Defendant contends that the evidence supports an inference that he shot Simms to prevent -his interfering with defendant’s scheme to seize the car keys in order that he might remove the samples from the automobile’s trunk, and that this inference is at least equal in strength to any inference that he was motivated to shoot Simms in order that he might not implicate defendant in the commission of a crime. Defendant maintains that the witness tampering statute is a specific intent crime, and, as such, requires the government to prove that he killed Simms with the intent to prevent Simms from disclosing his identity to law enforcement. Although we agree with defendant’s characterization of the government’s burden of proof, it appears to us that, when the evidence is considered in the light most favorable to the prosecution, it more persuasively supports the government’s theory of guilt than it supports defendant’s theory of innocence.2 Accordingly, the evidence was sufficient to support a reasonable jury in concluding that defendant was guilty of this charge.

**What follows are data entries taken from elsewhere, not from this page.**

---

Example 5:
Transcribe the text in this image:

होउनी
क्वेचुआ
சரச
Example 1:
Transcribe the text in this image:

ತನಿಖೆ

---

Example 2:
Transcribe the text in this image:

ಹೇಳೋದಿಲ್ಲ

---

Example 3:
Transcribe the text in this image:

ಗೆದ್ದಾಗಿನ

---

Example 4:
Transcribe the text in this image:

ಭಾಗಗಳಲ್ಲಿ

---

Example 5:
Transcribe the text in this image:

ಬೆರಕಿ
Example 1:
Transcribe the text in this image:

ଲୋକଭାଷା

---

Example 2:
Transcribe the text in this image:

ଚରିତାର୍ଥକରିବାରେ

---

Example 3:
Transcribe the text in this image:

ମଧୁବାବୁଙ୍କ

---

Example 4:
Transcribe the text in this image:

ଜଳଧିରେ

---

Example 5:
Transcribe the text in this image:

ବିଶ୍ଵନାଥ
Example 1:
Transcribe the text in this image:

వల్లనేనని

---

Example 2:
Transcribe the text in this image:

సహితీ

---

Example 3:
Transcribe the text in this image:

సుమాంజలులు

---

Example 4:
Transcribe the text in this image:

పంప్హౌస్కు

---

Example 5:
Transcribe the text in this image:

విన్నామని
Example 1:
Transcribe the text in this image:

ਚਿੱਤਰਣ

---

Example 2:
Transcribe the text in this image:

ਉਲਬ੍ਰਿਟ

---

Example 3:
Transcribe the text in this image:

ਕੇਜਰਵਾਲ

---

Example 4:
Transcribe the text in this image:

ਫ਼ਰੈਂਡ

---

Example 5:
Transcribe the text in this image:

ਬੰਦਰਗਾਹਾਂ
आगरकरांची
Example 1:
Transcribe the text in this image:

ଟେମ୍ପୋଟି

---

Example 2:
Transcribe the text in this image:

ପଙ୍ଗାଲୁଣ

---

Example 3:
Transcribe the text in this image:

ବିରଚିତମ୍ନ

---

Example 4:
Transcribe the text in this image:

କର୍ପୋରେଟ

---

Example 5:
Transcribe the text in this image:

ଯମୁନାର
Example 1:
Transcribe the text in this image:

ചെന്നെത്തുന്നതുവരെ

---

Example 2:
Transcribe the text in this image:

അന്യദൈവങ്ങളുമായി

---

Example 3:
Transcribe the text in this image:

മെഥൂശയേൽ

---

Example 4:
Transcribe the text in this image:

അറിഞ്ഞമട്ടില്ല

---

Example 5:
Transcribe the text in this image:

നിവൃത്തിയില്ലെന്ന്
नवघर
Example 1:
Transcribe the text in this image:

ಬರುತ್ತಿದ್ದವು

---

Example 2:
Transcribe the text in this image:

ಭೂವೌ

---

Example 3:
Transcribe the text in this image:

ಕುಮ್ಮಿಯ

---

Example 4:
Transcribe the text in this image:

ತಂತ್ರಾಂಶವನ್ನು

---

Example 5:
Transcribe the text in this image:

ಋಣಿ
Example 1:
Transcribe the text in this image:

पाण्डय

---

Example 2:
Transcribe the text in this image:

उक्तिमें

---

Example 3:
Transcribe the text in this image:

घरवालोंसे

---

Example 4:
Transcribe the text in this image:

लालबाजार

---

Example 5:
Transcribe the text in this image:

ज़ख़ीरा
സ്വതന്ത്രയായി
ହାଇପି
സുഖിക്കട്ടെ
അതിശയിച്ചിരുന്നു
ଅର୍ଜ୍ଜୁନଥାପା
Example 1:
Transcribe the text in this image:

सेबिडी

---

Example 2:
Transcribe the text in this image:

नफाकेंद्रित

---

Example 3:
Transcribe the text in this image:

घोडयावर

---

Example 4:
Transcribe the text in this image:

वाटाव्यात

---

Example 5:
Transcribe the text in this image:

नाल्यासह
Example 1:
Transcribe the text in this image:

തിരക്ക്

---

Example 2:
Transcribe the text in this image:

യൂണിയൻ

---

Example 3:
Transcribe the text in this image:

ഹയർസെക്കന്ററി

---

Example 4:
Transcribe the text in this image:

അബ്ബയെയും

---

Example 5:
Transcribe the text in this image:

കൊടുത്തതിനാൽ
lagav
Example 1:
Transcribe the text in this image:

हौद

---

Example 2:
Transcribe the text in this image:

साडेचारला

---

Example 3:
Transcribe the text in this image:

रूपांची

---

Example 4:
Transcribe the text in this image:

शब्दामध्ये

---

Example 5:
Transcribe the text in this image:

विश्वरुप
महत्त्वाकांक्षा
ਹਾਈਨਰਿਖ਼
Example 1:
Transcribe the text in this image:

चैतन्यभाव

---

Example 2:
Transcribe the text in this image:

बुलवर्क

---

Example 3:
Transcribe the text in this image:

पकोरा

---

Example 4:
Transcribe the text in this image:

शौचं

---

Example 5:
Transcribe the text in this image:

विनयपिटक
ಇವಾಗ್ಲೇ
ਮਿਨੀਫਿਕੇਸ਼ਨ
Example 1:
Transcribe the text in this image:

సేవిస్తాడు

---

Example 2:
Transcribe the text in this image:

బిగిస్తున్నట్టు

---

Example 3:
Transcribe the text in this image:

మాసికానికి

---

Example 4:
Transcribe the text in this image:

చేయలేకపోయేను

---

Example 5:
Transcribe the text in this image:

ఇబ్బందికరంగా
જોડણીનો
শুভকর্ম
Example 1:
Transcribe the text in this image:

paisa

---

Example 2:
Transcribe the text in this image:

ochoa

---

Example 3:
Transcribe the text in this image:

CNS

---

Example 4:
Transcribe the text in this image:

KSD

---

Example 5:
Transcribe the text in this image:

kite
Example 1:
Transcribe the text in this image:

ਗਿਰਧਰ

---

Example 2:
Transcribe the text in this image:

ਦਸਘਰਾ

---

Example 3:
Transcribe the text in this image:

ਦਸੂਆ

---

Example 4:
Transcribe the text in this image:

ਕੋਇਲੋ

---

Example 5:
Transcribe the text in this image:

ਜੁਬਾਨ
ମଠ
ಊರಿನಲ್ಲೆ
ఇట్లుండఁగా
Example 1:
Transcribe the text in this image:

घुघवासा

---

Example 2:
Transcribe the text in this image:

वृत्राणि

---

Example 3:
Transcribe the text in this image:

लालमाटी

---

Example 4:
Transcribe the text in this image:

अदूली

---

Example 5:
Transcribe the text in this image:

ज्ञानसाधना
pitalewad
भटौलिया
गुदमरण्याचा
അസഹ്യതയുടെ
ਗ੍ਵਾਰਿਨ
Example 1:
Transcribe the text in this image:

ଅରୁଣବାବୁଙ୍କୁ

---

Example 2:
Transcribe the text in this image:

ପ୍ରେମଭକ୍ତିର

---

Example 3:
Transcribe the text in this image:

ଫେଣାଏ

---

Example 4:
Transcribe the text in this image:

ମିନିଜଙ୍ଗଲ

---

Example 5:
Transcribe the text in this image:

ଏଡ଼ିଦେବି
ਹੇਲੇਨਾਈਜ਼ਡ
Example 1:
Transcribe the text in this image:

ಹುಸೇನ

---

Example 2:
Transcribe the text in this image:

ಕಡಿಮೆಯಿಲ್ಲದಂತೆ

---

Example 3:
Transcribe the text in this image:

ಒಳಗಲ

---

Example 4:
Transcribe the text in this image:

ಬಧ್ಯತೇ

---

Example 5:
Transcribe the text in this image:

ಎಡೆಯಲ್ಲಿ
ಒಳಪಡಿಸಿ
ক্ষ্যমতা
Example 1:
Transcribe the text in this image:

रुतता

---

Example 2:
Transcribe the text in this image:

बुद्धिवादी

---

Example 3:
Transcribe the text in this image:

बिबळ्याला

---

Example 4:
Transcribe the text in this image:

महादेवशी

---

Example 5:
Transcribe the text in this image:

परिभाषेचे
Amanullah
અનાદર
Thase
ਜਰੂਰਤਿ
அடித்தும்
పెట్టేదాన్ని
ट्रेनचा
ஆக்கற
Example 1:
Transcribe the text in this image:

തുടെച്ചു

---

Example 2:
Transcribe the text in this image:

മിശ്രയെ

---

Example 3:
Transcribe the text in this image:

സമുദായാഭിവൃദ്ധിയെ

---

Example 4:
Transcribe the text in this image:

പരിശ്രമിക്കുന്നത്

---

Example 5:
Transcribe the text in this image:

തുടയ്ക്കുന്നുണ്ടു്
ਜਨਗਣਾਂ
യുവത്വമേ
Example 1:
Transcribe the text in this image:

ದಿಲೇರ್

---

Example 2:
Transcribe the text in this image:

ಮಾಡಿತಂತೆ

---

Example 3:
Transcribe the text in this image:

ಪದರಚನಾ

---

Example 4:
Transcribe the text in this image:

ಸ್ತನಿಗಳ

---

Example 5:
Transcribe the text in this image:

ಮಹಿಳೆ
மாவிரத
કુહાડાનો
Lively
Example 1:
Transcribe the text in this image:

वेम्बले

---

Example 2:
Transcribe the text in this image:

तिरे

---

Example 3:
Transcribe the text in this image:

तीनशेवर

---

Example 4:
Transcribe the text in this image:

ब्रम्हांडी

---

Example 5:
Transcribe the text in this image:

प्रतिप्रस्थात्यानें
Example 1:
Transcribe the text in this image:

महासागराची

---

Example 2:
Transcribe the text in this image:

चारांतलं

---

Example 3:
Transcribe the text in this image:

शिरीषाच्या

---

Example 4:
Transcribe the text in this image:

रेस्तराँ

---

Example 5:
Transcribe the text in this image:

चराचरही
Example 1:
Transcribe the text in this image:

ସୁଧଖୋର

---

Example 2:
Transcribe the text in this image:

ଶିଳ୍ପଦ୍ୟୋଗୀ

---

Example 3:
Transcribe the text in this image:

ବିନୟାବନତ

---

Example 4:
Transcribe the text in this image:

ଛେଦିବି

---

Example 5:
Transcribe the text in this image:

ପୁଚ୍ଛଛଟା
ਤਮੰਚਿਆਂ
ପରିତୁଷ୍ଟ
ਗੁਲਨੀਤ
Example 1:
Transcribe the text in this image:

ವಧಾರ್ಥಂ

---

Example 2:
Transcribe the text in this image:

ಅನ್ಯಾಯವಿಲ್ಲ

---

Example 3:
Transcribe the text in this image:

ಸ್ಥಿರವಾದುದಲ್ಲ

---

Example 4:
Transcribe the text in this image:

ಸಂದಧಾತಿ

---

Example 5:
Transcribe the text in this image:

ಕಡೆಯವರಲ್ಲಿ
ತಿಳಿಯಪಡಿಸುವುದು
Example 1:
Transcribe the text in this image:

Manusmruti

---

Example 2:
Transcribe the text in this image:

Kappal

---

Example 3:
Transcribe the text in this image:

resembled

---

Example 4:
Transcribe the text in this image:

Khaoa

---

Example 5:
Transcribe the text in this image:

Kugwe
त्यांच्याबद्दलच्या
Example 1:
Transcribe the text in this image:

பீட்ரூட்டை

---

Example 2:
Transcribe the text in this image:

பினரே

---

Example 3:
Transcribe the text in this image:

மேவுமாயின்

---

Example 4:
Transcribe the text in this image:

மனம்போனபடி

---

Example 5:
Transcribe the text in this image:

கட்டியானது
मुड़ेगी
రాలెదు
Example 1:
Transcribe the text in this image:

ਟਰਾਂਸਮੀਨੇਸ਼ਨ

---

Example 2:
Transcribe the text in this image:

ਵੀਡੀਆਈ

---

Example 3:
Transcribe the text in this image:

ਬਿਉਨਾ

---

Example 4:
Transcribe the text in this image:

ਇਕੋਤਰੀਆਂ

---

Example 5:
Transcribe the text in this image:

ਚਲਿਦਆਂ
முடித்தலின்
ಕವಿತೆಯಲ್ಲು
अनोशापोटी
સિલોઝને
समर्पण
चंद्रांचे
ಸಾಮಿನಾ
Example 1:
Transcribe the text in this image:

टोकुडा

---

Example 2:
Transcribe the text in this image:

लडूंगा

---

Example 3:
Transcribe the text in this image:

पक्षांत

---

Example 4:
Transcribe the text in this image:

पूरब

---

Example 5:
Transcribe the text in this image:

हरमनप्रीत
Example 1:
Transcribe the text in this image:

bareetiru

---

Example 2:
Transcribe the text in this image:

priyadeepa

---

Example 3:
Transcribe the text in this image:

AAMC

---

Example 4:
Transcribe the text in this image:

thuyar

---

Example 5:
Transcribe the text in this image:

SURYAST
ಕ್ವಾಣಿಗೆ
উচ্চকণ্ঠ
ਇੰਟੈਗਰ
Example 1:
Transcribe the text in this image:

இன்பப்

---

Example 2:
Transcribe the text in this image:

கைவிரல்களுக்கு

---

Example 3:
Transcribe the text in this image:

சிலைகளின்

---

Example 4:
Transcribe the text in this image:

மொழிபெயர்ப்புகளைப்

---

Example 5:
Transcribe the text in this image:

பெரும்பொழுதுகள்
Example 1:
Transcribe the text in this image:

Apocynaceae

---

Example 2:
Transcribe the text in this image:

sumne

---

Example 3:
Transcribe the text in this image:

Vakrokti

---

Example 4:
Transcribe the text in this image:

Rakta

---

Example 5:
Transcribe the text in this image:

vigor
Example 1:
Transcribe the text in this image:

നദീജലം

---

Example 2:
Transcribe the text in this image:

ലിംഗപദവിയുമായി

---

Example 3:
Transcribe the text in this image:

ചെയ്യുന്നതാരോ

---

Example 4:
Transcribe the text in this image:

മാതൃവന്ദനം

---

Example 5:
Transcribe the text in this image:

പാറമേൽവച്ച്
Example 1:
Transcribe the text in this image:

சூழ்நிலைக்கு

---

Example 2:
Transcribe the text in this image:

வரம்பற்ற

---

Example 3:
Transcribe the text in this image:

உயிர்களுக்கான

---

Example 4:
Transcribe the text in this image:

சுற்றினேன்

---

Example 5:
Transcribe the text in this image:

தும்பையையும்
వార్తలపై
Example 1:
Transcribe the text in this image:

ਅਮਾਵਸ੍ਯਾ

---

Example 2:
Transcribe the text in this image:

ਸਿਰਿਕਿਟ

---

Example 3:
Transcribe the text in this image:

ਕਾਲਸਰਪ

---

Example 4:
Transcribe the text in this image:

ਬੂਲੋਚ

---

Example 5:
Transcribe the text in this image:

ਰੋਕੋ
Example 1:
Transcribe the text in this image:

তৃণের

The government adduced substantial evidence that defendant murdered Simms in violation of the statute. As defendant concedes, Simms was badly injured, indeed unconscious, when he approached Simms’ vehicle. Defendant, nevertheless, shot his victim numerous times in the back with his .44 caliber pistol. A reasonable fact-finder could have rejected defendant’s contention that he killed his victim in order to ease the burden of his planned robbery in light of his acknowledgment that he knew that Simms was unconscious prior to shooting him. Additionally, contrary to the dissent’s assumption, the jury need not find that defendant’s sole motivation in killing Simms was to prevent him from communicating to law enforcement authorities. The dissent’s and defendant’s contention that these two motivations — killing Simms in violation of § 1512(a)(1)(c) and to aid his robbery — are mutually exclusive is meritless.
Defendant also suggests that the witness tampering conviction should be reversed because the federal crime which Simms would have communicated to federal law enforcement authorities, robbery, had not been committed prior to Simms’ murder. The argument is meritless since the statute’s use of the words “commission or possible commission” clearly precludes the temporal restriction urged by defendant. Nothing in the statute requires that “possible commission” be read to mean “a crime that already may have been committed,” as opposed to “a crime that may be about to be committed.”
III.
For the reasons stated herein and in the unpublished appendix to this opinion, we affirm defendant’s convictions.

. The quote, "the jury has spoken,” has seemingly diverted the dissent’s attention from the fact that Congress has spoken. Only when the language of a statute is not clear should we examine congressional intent or the statute’s legislative history. GTE Sylvania, Inc., 447 U.S. at 108, 100 S.Ct. 2051.

. Although the dissent recognizes and purports to review defendant’s sufficiency of the evidence challenge under our deferential standard, this is not borne out in its analysis, e.g., the dissent’s "stretch" in finding that shooting a victim three times — once in the back — is inconsistent with an intent to kill. Certainly a "reasonable juror” could find that shooting a victim at least three times, once after recognizing that the victim was unconscious, is indicative of a specific intent to silence the witness.